CVE-2022-28810: 
Zoho ManageEngine ADSelfService Plus vulnerability analysis and mitigation

CVE-2022-28810 is a high-severity vulnerability in Zoho ManageEngine ADSelfService Plus affecting builds 6121 and below, discovered in April 2022. The vulnerability allows a remote authenticated administrator to execute arbitrary operating system commands as SYSTEM via the policy custom script feature. Due to the use of a default administrator password (admin), attackers could abuse this functionality with minimal effort. Additionally, a remote and partially authenticated attacker could inject arbitrary commands into the custom script due to an unsanitized password field (Rapid7 Blog, ManageEngine Advisory).

The vulnerability stems from a feature that allowed the admin user to execute arbitrary operating system commands after a password reset or account lockout status update. The functionality was accessible through the web interface where administrators could configure custom scripts to run during password synchronization. The vulnerability existed because the %password% variable was passed to the configured script without proper sanitization, allowing command injection. For example, if an admin configured a script like 'cmd.exe /c echo %username% %password%', an attacker could inject arbitrary commands through the password field (Rapid7 Blog).

The vulnerability allows authenticated attackers to execute remote code on the machine where ADSelfService Plus is installed, running with SYSTEM privileges. Additionally, because passwords weren't properly sanitized or obfuscated, the admin user could potentially observe all password changes, effectively allowing the recovery of valid credentials for Active Directory accounts (Rapid7 Blog, ManageEngine Advisory).

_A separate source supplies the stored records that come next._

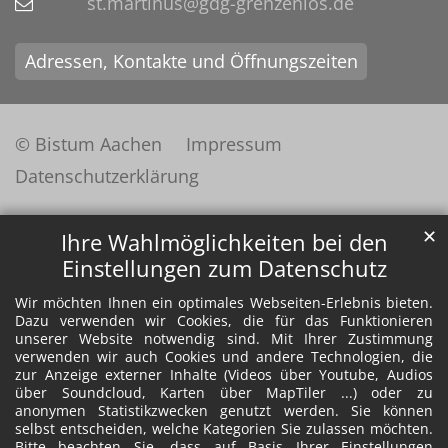
st.martinus@gdg-grenzenlos.de
Adressen, Kontakte und Öffnungszeiten
© Bistum Aachen
Impressum
Datenschutzerklärung
✕
Ihre Wahlmöglichkeiten bei den
Einstellungen zum Datenschutz
Wir möchten Ihnen ein optimales Webseiten-Erlebnis bieten.
Dazu verwenden wir Cookies, die für das Funktionieren
unserer Website notwendig sind. Mit Ihrer Zustimmung
verwenden wir auch Cookies und andere Technologien, die
zur Anzeige externer Inhalte (Videos über Youtube, Audios
über Soundcloud, Karten über MapTiler ...) oder zu
anonymen Statistikzwecken genutzt werden. Sie können
selbst entscheiden, welche Kategorien Sie zulassen möchten.
Bitte beachten Sie, dass auf Basis Ihrer Einstellungen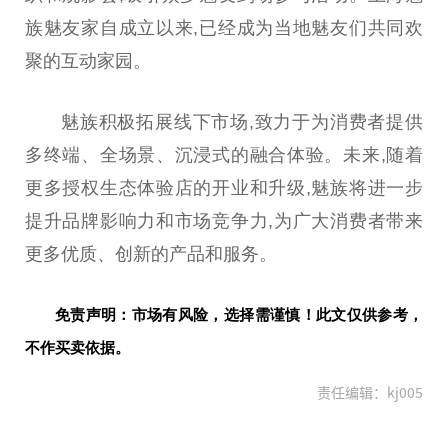
族魅友家自成立以来,已经成为当地魅友们共同欢
聚的互动家园。
魅族积极拓展线下市场,致力于为消费者提供
多终端、全场景、沉浸式的融合体验。未来,随着
更多授权生态体验店的开业和升级,魅族将进一步
提升品牌影响力和市场竞争力,为广大消费者带来
更多优质、创新的产品和服务。
免责声明：市场有风险，选择需谨慎！此文仅供参考，
不作买卖依据。
责任编辑：kj005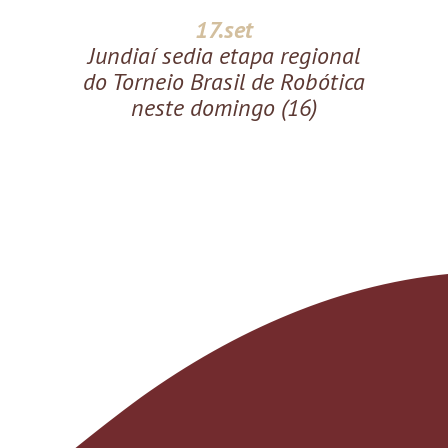
17.set
Jundiaí sedia etapa regional
do Torneio Brasil de Robótica
neste domingo (16)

ManageEngine fixed this vulnerability in ADSelfService Plus build 6122, released on April 9, 2022. The patch includes several security improvements: only VBScript and PowerShell files are allowed for custom scripts, all scripts must be stored in the /Scripts folder, passwords are now encoded and sent as string literals instead of arguments, and scripts must be placed on disk by a user with local system access rather than through the web interface. Organizations are strongly advised to upgrade to build 6122 or later and change the default admin password (ManageEngine Advisory).

The vulnerability was initially discovered in the wild by Rapid7's MDR team and was reported through Zoho's Bug Bounty program. The discovery was credited to Rapid7 researchers Jake Baines, Hernan Diaz, Andrew Iwamaye, and Dan Kelly. Due to its active exploitation, CISA added this vulnerability to their Known Exploited Vulnerabilities Catalog on March 7, 2023, requiring federal agencies to address it according to BOD 22-01 (CISA Alert, Rapid7 Blog).